Tumbler Ridge Museum Foundation
Box 1348 Tumbler Ridge, BC V0C 2W0
Contact: Dr Charles Helm, Vice President – 250 242
3984
August 27, 2004
The palaeontology collections of the Tumbler Ridge Museum Foundation
were made richer by the recent addition of an intriguing fossil,
with an interesting history. The story begins in the 1960s
with Maynard Bergh at Wapiti Lake.
Bergh was an air-force flying instructor during the 2nd World
War. After the war he moved from Saskatchewan to Pouce Coupe
and set up base, and became one of the first helicopter pilots
in the Peace Country. He developed a great love of the Wapiti
Lake area, and obtained the recreation lease for the original
cabin. Throughout the 1960's the Wapiti Cabin became the summer
home for his wife and three boys while Maynard was flying his
helicopter in the area. It was Bergh who invited the Catholic
priest, Father Mariman, to the lake, which led to the construction
of the grotto and shrine that are still visited by many who
hike in to the lake via the Wapiti Hiking Trail.
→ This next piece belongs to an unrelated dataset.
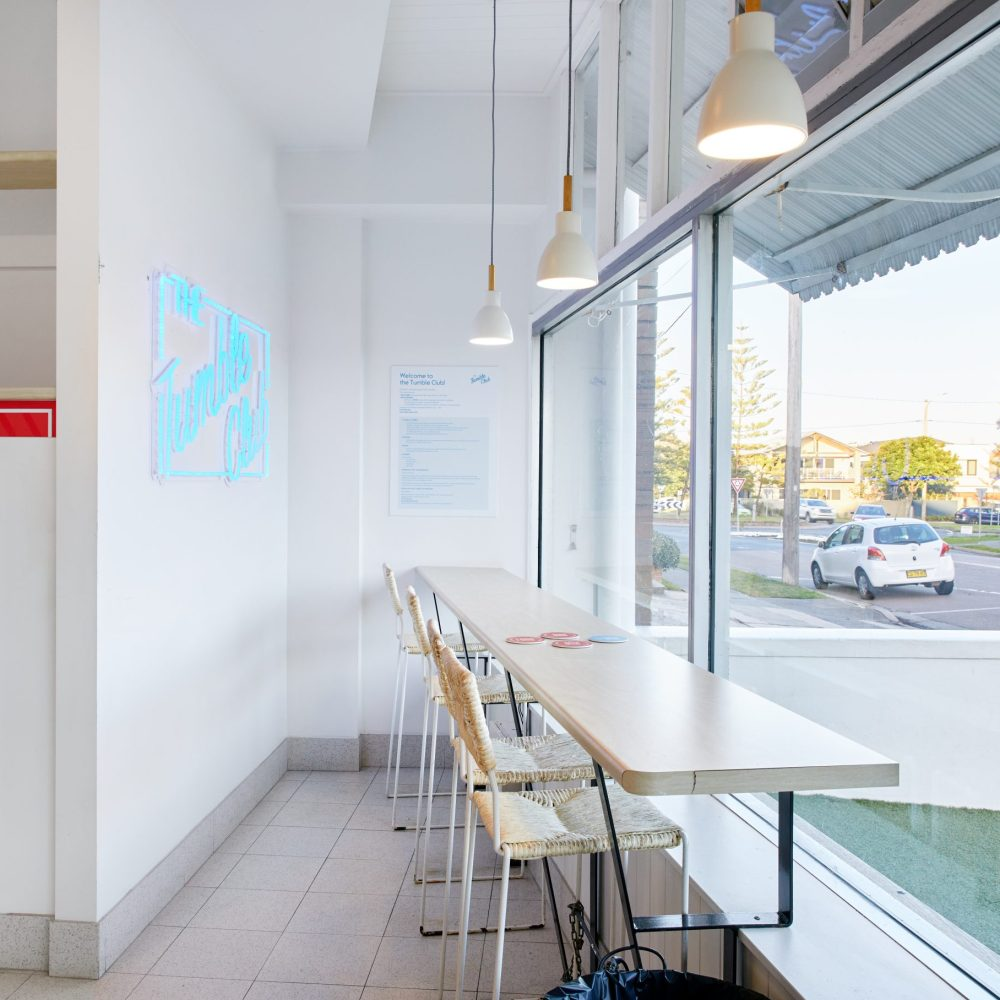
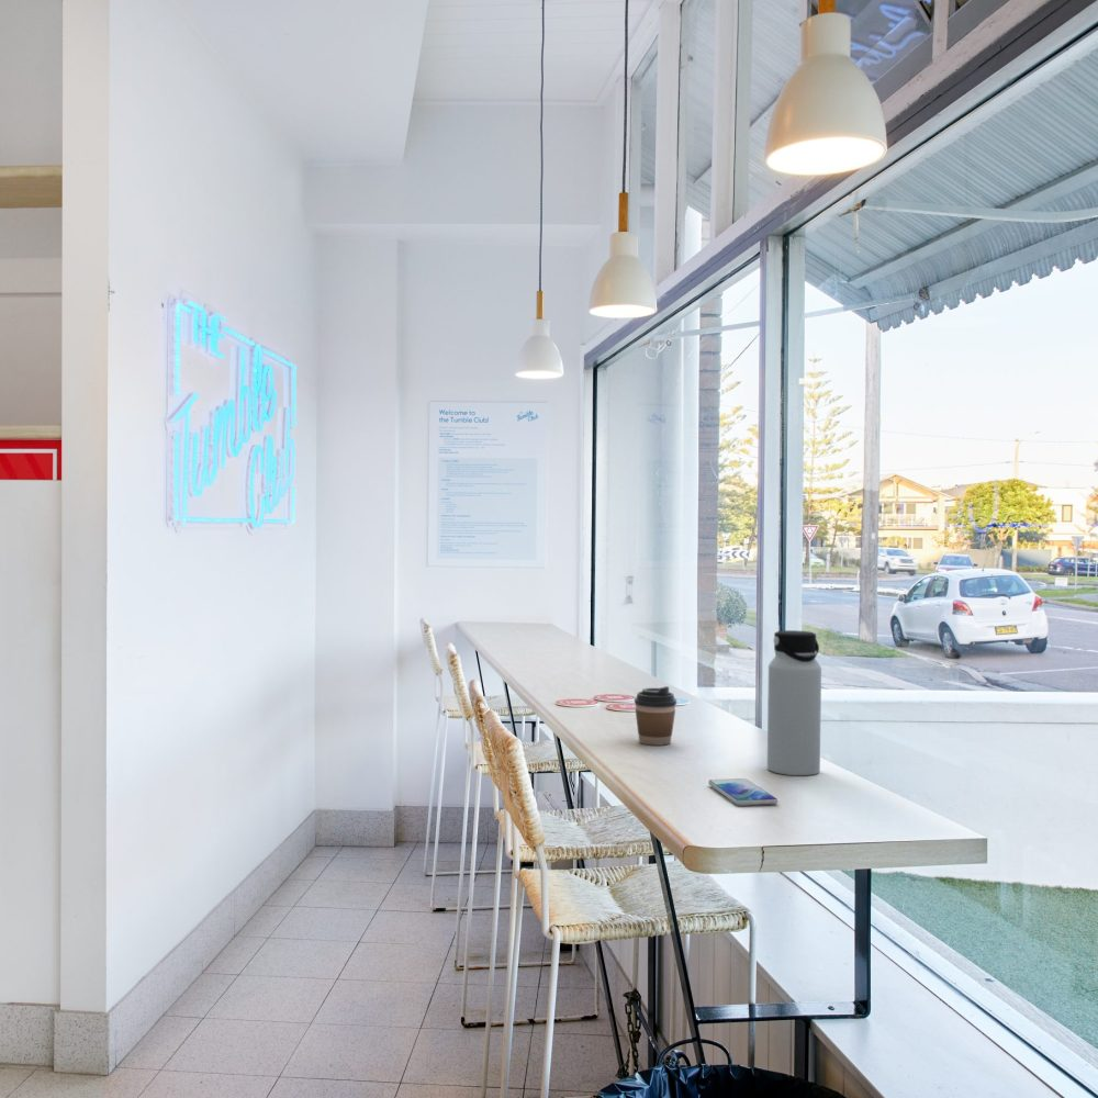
+ water bottle [766,629,822,776]
+ coffee cup [634,685,677,747]
+ smartphone [707,777,778,807]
In the 1960s one of Bergh’s clients was a geologist. The
helicopter was set down in the alpine to allow the geologist
to work on a rock outcrop. While looking at a rock Bergh spotted
the unmistakable shape and remains of a fish. He and the geologist
lifted the rock out of the ground and loaded it into the helicopter.
It became a much loved possession of Bergh’s for decades,
and an object for visitors to enjoy. Unfortunately the specimen
was accidentally dropped and it broke into about a dozen pieces.
When Bergh passed on, he left the rock fragments to his good
friend Roy Christie of Fort St John, who has treasured them
since. When Christie, now in his 80s, heard of the activities
of the
Tumbler Ridge Museum Foundation, and its efforts to celebrate
and exhibit the region’s fossil heritage, he and his
family decided to donate the fossil fish to this worthy cause.
The fragmented
specimen was taken to the Peace Region Palaeontology Research
Centre where it was reassembled and stabilized by palaeontologists
Rich McCrea and Lisa Buckley.
The fossil represents the posterior half (65cm long) of a
large fish, which almost certainly comes from the Fossil
Fish Lake
area, now within the protected area of Wapiti Lake Provincial
Park. This fish and the many other fossil fish and marine
reptile specimens from this area lived around 240 million
years ago
during the Early Triassic Period, much older than the Tumbler
Ridge
dinosaurs.
McCrea and Buckley tentatively identified the fossil as
a specimen of Saurichthys sp., a large predatory fish that
often reached
up to one metre in length. McCrea welcomed this addition
to the TRMF collections, saying: “This donation marks the beginning
of a representative collection of the Wapiti Lake vertebrate
fauna that will stay in the region to be displayed for the public
and to be made available for study by local and visiting palaeontologists”.
The fossil fish, once a fearsome terror of the Triassic
seas, will soon form part of the Tumbler Ridge Museum
Foundation exhibits, and may evoke some envy from modern-day
fishing
enthusiasts. TRMF would like to thank Roy Christie for
returning
this fascinating
fossil to the area in which it was discovered.